Responsibility for compliance with the data protection principles and other aspects of the Act lies with the ‘Data Controller’.
The Data Controller is defined in the Act as “a person who (either alone or jointly or in common with other persons) determines the purposes for which and the manner in which any personal data are … processed”. ‘Person’ in this context very rarely means an individual (or ‘natural person’). Instead, in most cases the Data Controller will be an organisation, although individuals who are in business on their own account can also be Data Controllers. It is important to note that group-level responsibility for data protection compliance is not an option. Each legal entity – company, public body, institution, partnership, or even an unincorporated charity – carries its own separate responsibility.
The cloud provider in many cases will be a Data Processor. A Data Processor is defined as “any person (other than an employee of the Data Controller) who processes the data on behalf of the Data Controller”. Bear in mind the definition of ‘processing’ discussed above, and it will be clear that almost every cloud provider could indeed be processing personal data in some way or another on behalf of the customer, and would therefore be a Data Processor.
Guidance2 issued by the Information Commissioner in May 2014, however, suggests that in some cases the cloud provider might exercise sufficient control over the ‘manner’ in which data is processed to become a Data Controller in its own right, and may even determine to some extent the ‘purposes’. One example in the guidance is where the cloud provider is processing payments on behalf of an online retailer. The Information Commissioner finds that in the example given, the payment company is a Data Controller because it (quoting from the guidance):
• “decides which information it needs from customers in order to process their payments correctly;
• exercises control over the other purposes the customer’s data is used for, for example direct marketing;
• has legal requirements of its own to meet, for example relating to the use and retention of payment card data; and
• has its own terms and conditions that apply directly to the retailer’s customers.”
Although it would ultimately be for the courts to determine whether a cloud provider was a Data Controller or a Data Processor, it is always useful to establish a common view between the customer and the cloud provider on what the relationship appears to be, as a basis for clarifying their respective responsibilities.
Where a Data Controller employs the services of a Data Processor, full responsibility for data protection compliance remains with the Data Controller. If data is lost in the cloud, or if security is breached, the Data Controller is responsible for any harm caused to the individuals whose data it caused to be placed in the cloud, and could be the subject of enforcement action taken by the Information Commissioner.
The Act is quite specific in its approach to the relationship between the organisation that carries the responsibility – the Data Controller – and any organisation to which work is outsourced – the Data Processor.

| WHAT YOU NEED TO DO |
A – Return the passage on Data Controllers from "Responsibility for compliance" to "own separate responsibility.", copying it word for word.
B – Answer these questions using the passage on Data Controllers:
(i) In what month and year did the Information Commissioner issue the guidance mentioned?
(ii) On whose behalf does the cloud provider process payments in the guidance example?
(iii) When a Data Controller uses a Data Processor, with whom does full responsibility for data protection compliance remain?
The listing is unrelated to the passage on Data Controllers.

| MATERIAL PROVIDED |
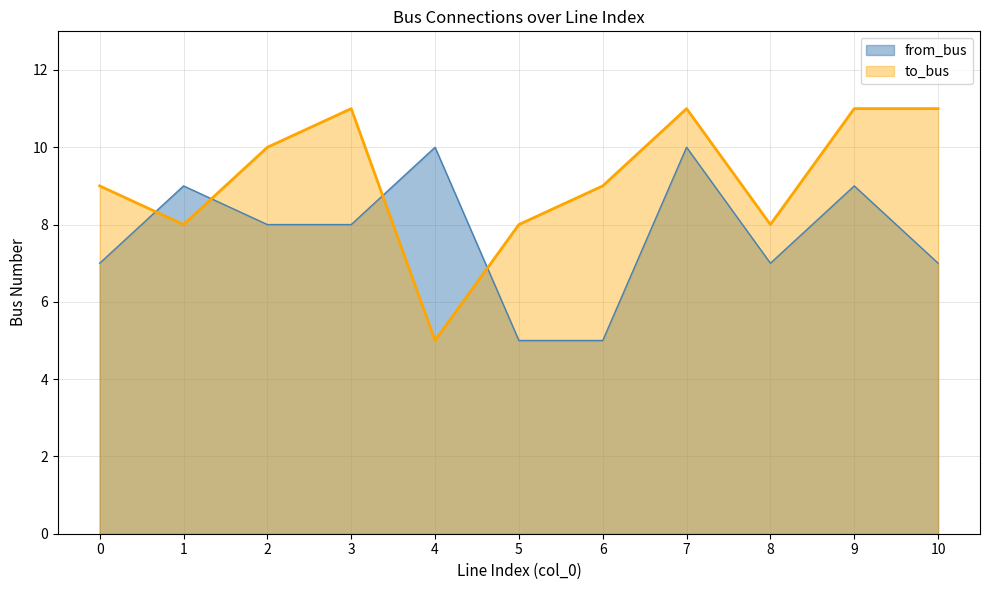

What is the value of the from_bus point at the 9th from the left?

7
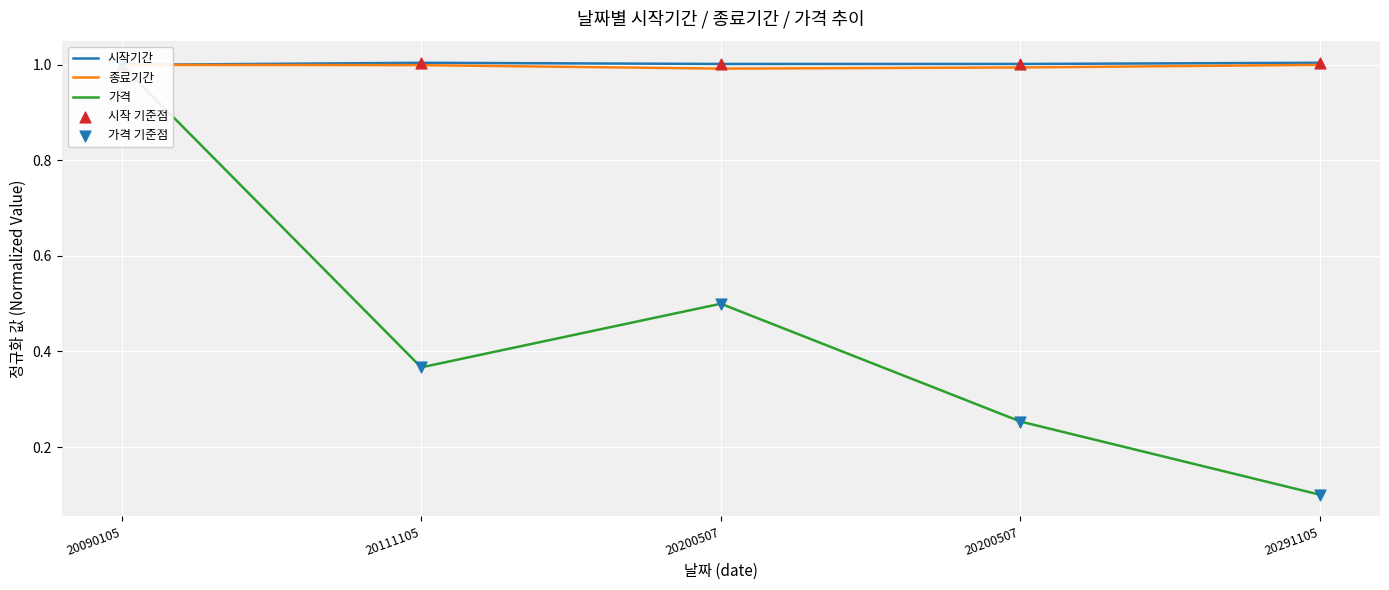

What is the total value across all series at 20200507?

4.0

| TASK-BY-TASK OUTPUTS |
A –
Responsibility for compliance with the data protection principles and other aspects of the Act lies with the ‘Data Controller’.
The Data Controller is defined in the Act as “a person who (either alone or jointly or in common with other persons) determines the purposes for which and the manner in which any personal data are … processed”. ‘Person’ in this context very rarely means an individual (or ‘natural person’). Instead, in most cases the Data Controller will be an organisation, although individuals who are in business on their own account can also be Data Controllers. It is important to note that group-level responsibility for data protection compliance is not an option. Each legal entity – company, public body, institution, partnership, or even an unincorporated charity – carries its own separate responsibility.

B –
(i) May 2014
(ii) An online retailer
(iii) The Data Controller